Читать книгу Meaningful Living Across the Lifespan - Moses N. Ikiugu - Страница 19
Criticism of Frankl
ОглавлениеFrankl grew up in a comfortable Viennese Jewish family and had been educated as a doctor. Initially he was a follower of Freud’s psychoanalytic tradition, and later of Adler’s teachings. Even though he could have escaped the holocaust altogether, he found himself remaining in Nazi Austria to look after his parents at the beginning of the war. Pytell (2007, 2001, 2000) asserted that Frankl survived by co-operating with the Nazis in experimenting on the brains of Jewish suicide victims, activities in which his peers refused to engage. He was later confined in the concentration camps where he worked as a doctor.
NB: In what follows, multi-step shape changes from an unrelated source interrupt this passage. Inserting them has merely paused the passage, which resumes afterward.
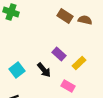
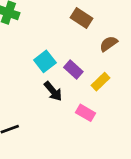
brown semicircle: (85, 20) -> (109, 44), moved, turned -48
cyan square: (17, 70) -> (45, 61), moved

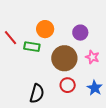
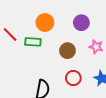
brown circle: (64, 58) -> (67, 51), size x0.6

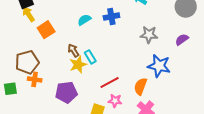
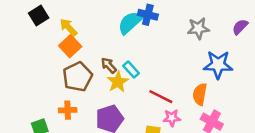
yellow arrow: (28, 14) -> (68, 27), moved
blue cross: (111, 17) -> (148, 15), turned 35
cyan semicircle: (84, 20) -> (130, 23), moved, size x1.5
brown pentagon: (27, 62) -> (78, 77), moved
red line: (110, 83) -> (161, 97), turned 66

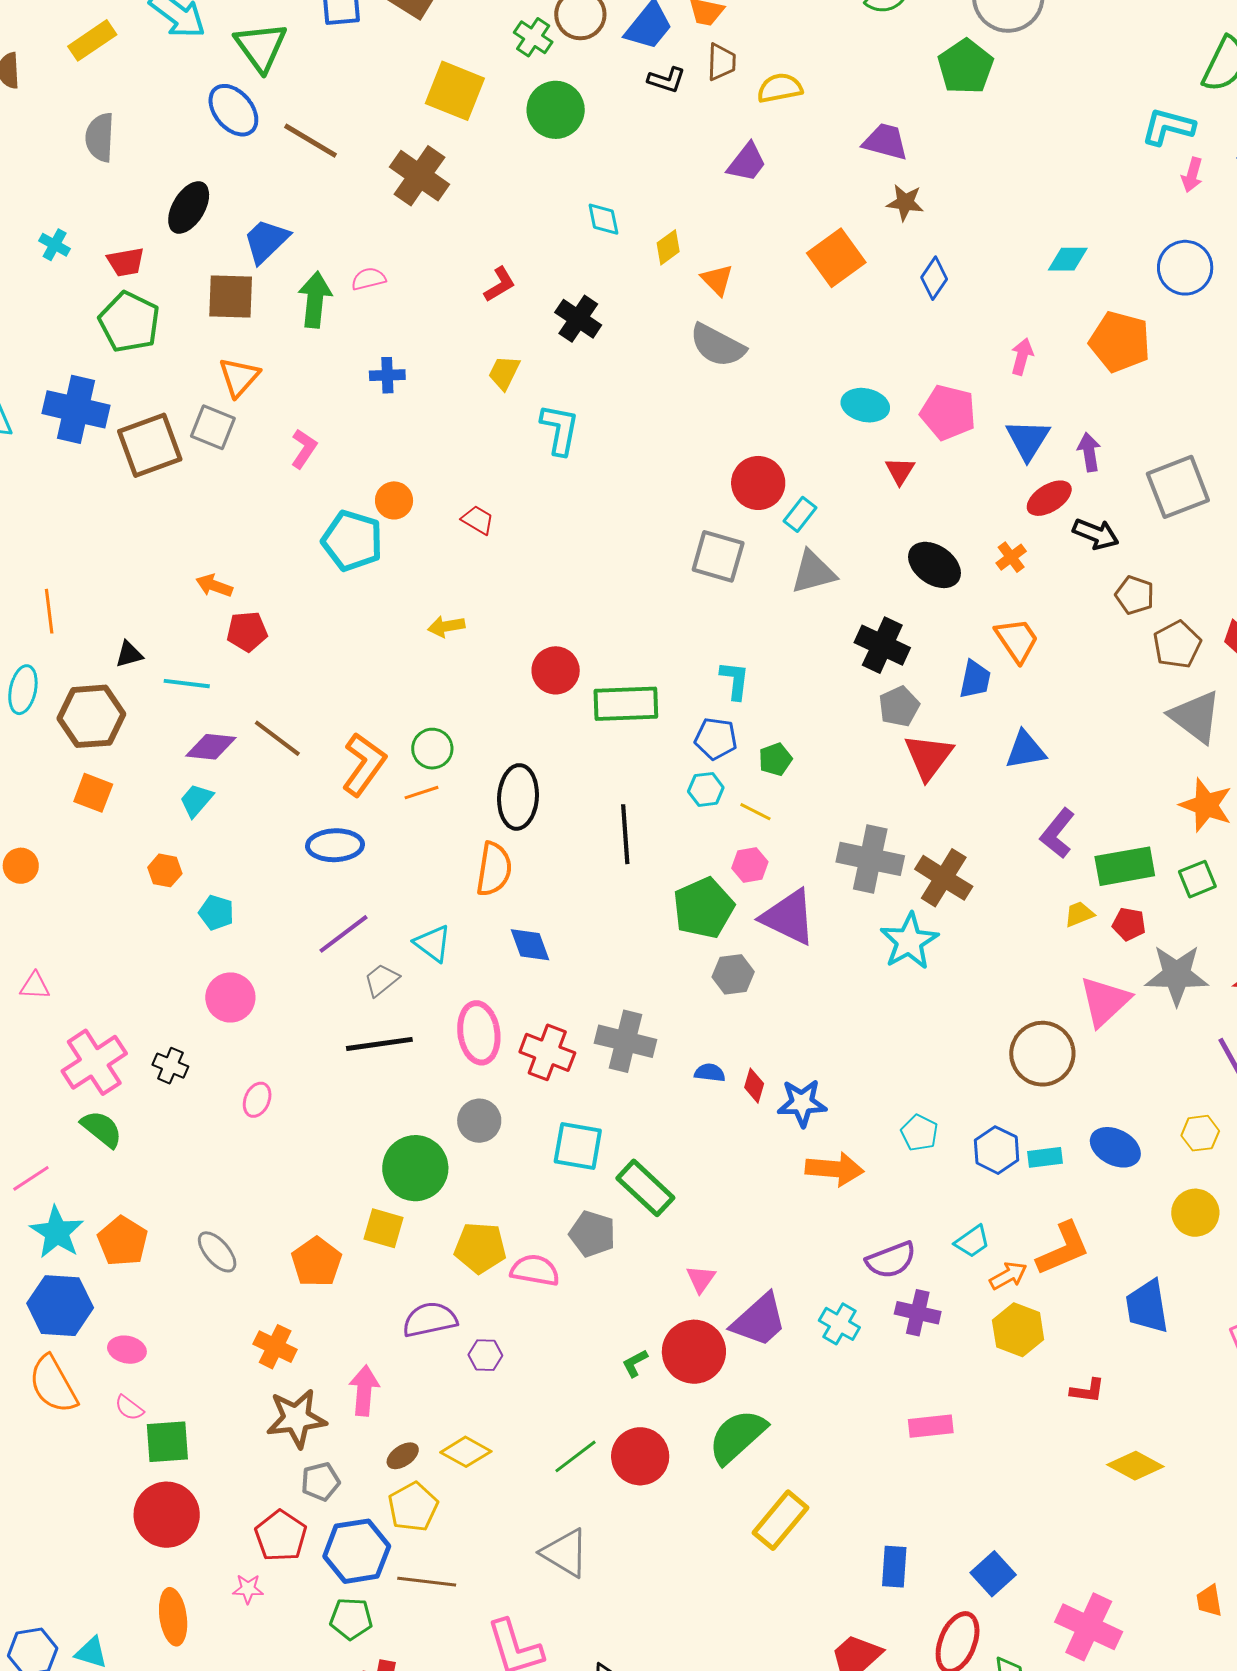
Pytell (2007) noted that it may be unreasonable to criticize Frankl’s actions in the hindsight of an historical perspective gained in times of peace, considering that these were the actions of a person trying to survive under extremely terrifying circumstances.
Nonetheless, the reader is cautioned to bear in mind that the personal story Frankl frequently told could be selective and misleading, although as it remains without doubt the story of a holocaust survivor, it contains meaning and truth. Pytell (2000) suggests that Frankl’s work likely dramatizes his survival, representing his own rather than ‘Man’s’ cry (Frankl, 1992) for meaning, an unheard cry at that (Frankl, 1978). None the less, Frankl’s (2000, 1978, 1969) writings gained wide acceptance over time, especially his observation that the contemporary society was sick due to the loss of meaning in people’s lives. He referred to this condition of meaninglessness as noogenic neurosis. He described it as an existential vacuum resulting from a loss of touch with the natural environment; loss of grounding in traditions, religious practices, and philosophy; and the lack of a self-transcendent connection to something larger than ourselves. Symptoms of the malady were boredom and meaninglessness which were expressed through aggression, addiction, depression and suicide (Frankl 1992, 1969).
In this book, we use Frankl’s notion that human beings are primarily motivated by a search for meaning in life. We agree that a lack of meaning in life can plunge one into a sense of emptiness (Frankl’s ‘existential vacuum’) and subsequently into a lack of a sense of well-being. This lack can in turn lead to self-destructive behaviors such as addictions and even suicide. However, rather than subscribe to Frankl’s pathologization of meaninglessness as a disease, we prefer to follow Maslow’s (1970) suggestion that the search for meaning is actually a search for personal growth. We then propose that occupational therapists and scientists can help people realize this search for growth and ultimately for meaning in life by enabling them to carefully select occupations in which they participate every day of their lives.